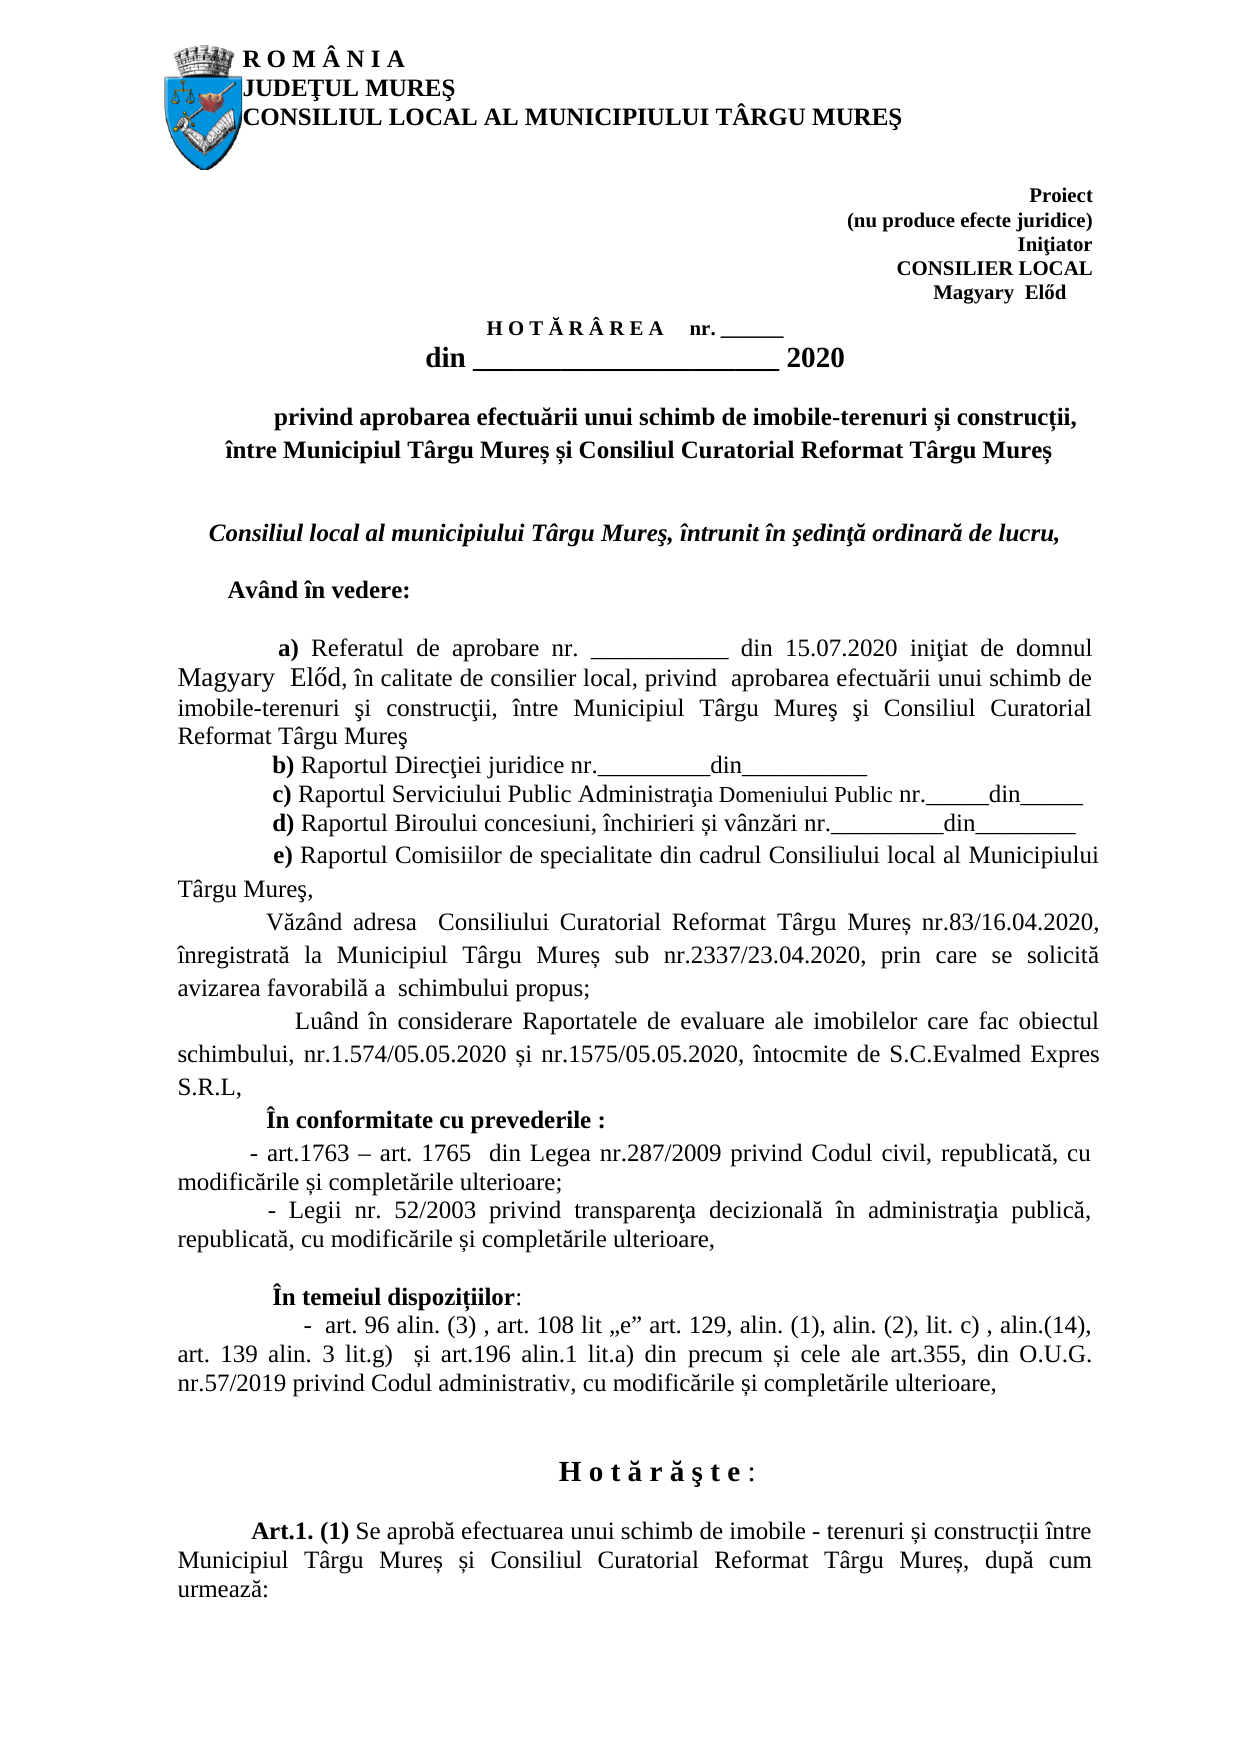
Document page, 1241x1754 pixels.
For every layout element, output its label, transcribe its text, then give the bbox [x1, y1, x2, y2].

---

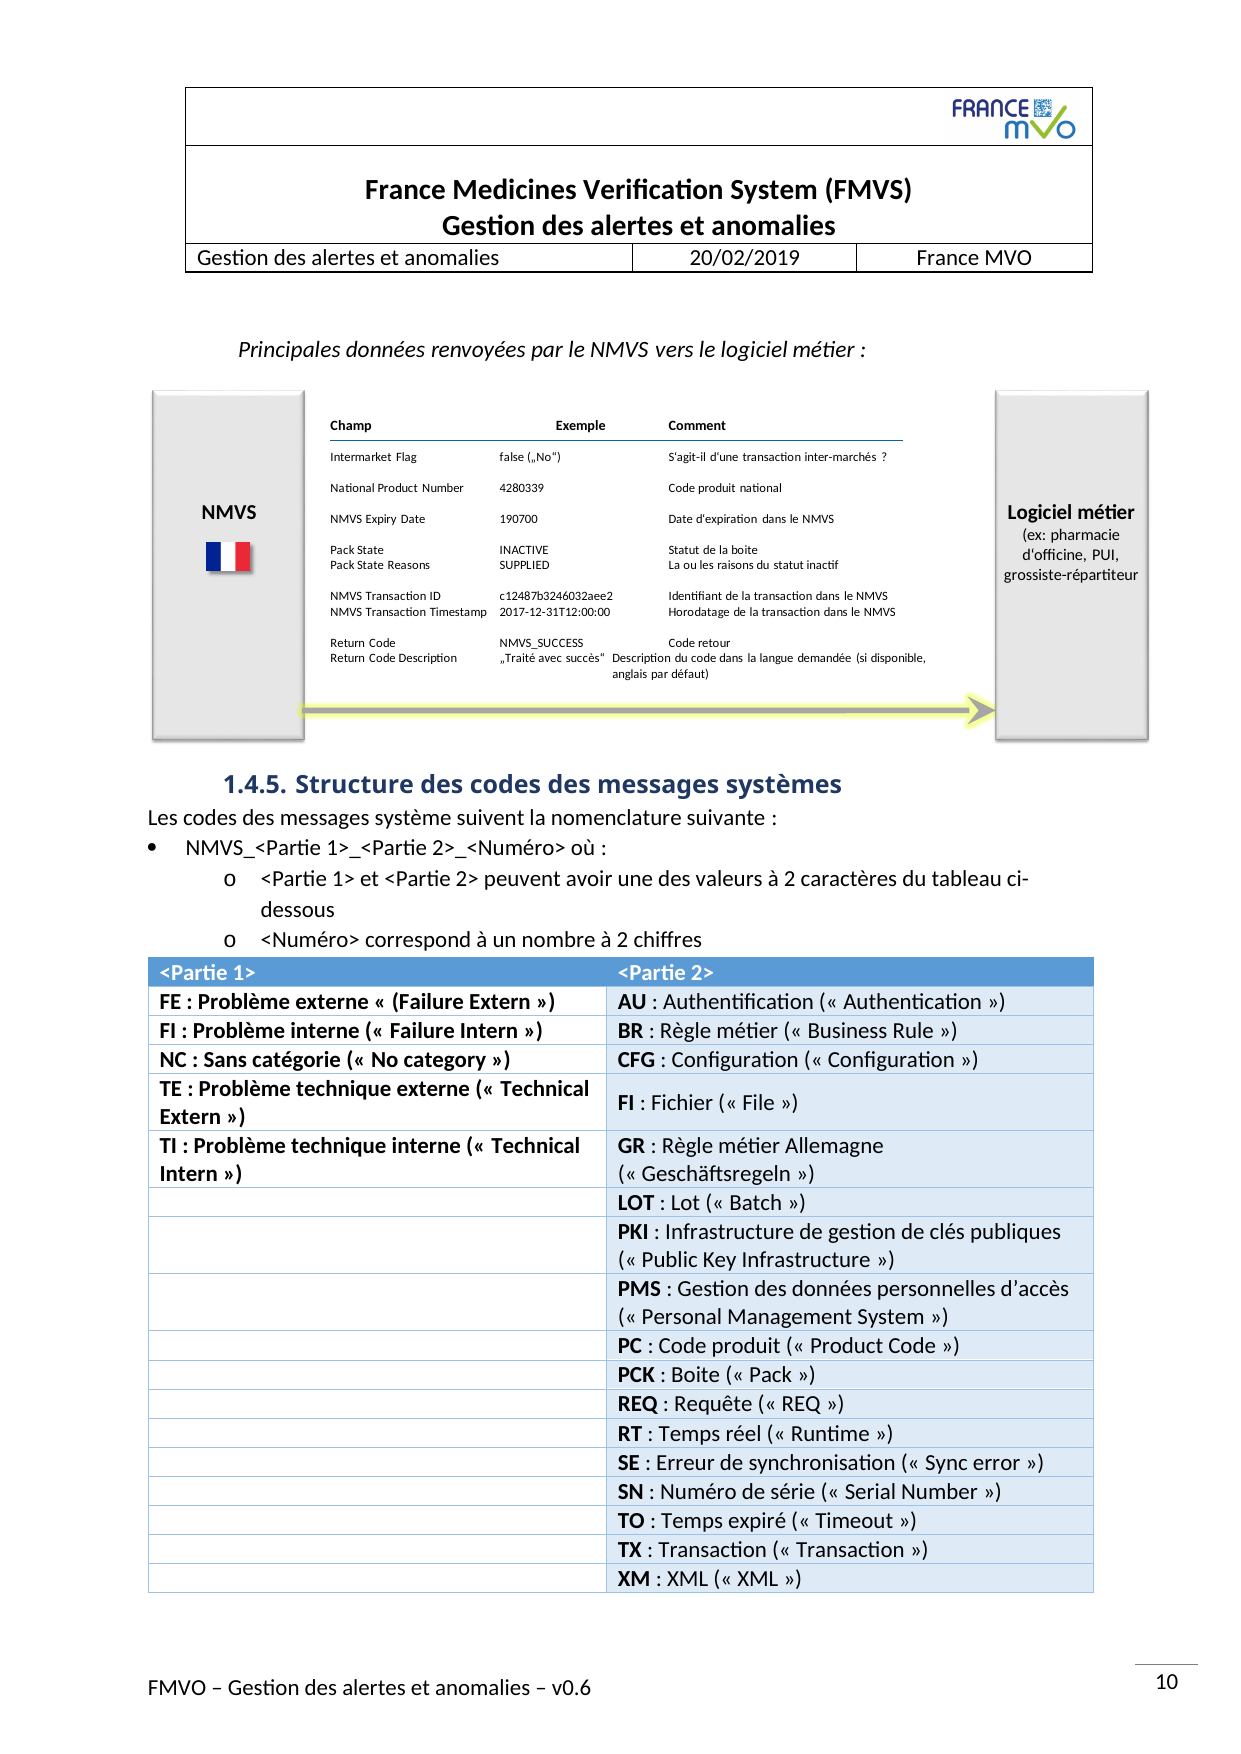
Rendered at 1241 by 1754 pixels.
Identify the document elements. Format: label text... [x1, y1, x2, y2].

--

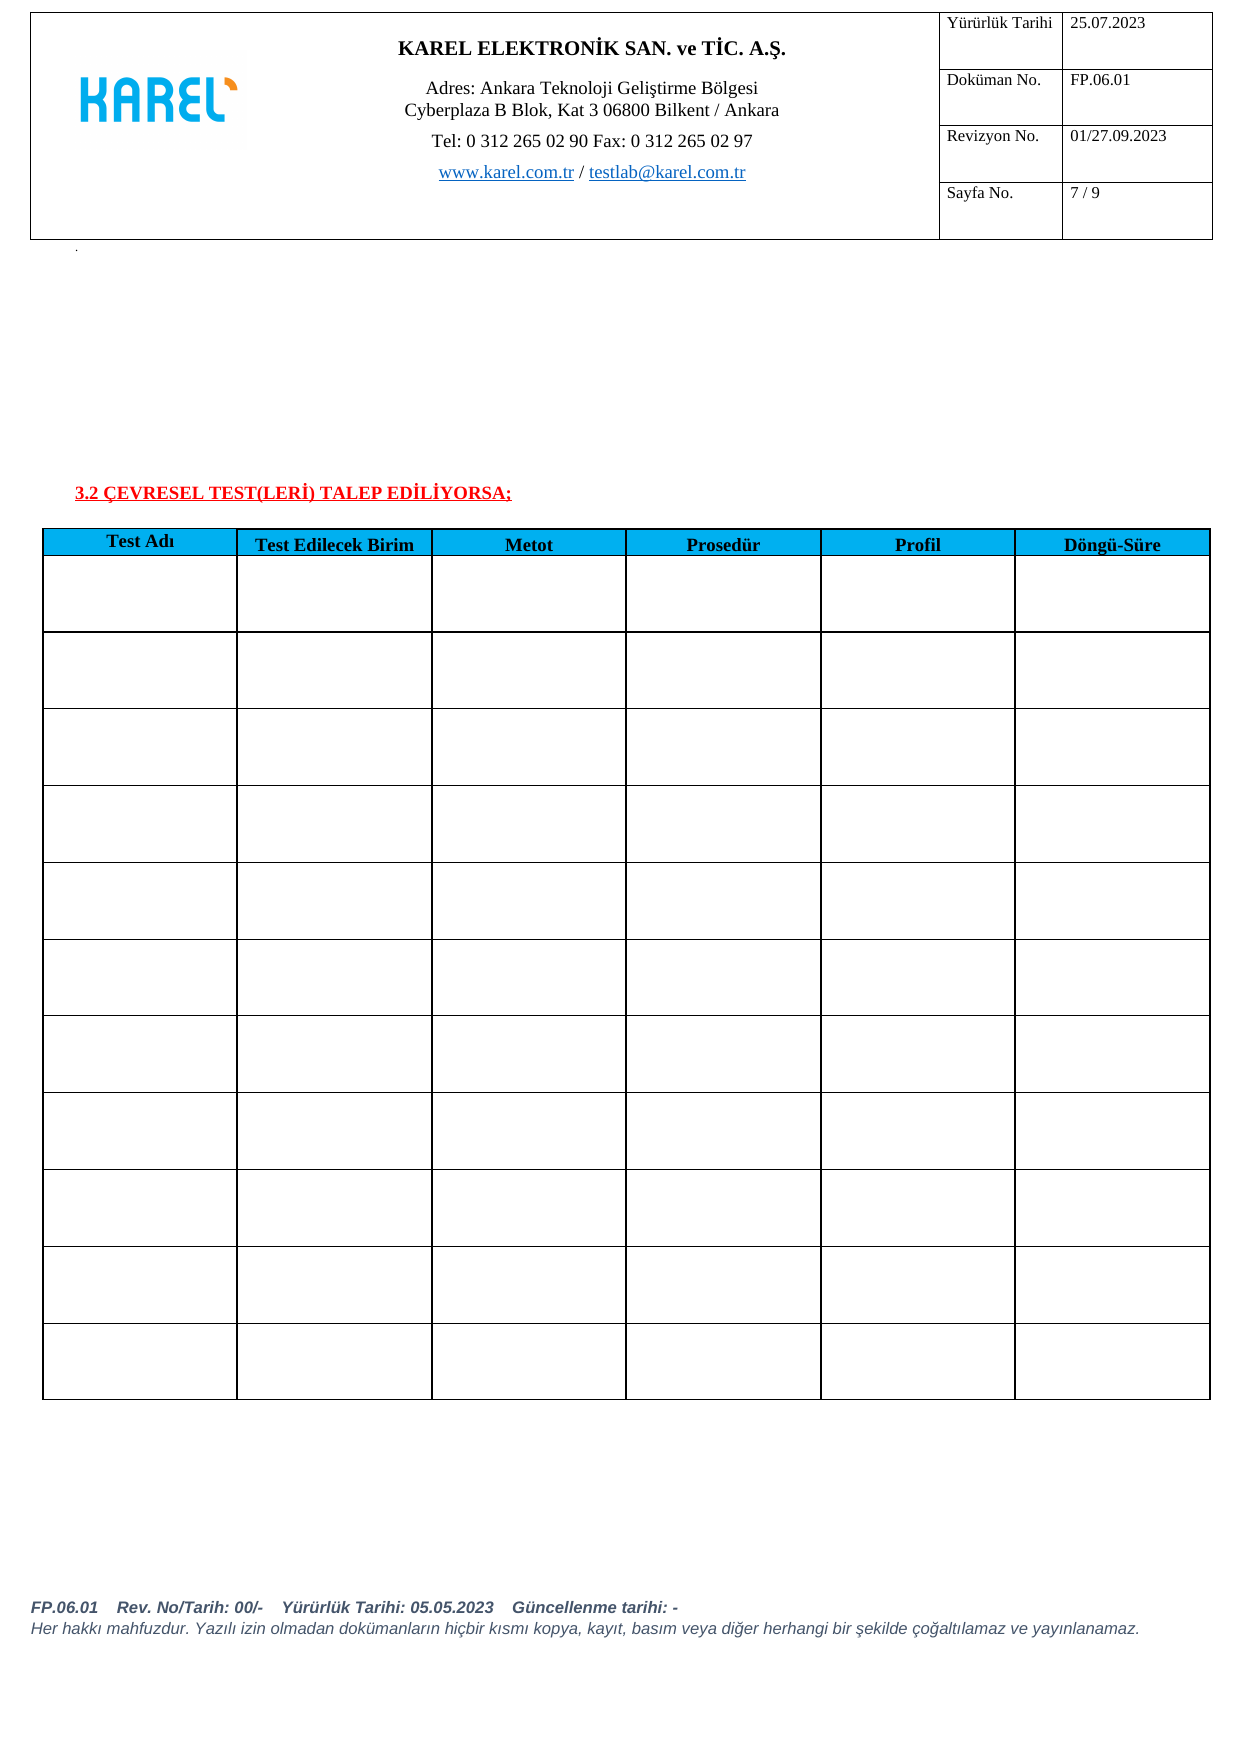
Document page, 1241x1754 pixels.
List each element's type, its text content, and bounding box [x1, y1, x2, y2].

WHAT YOU ARE ASKED TO DO — Your answer should consist of the lines from the listing that hold the word "label".

SOLUTION TO THIS EXERCISE —
For every layout element, output its label, transcribe its text, then give the bbox [x1, y1, x2, y2].
Identify the document elements. Format: label text... [x1, y1, x2, y2].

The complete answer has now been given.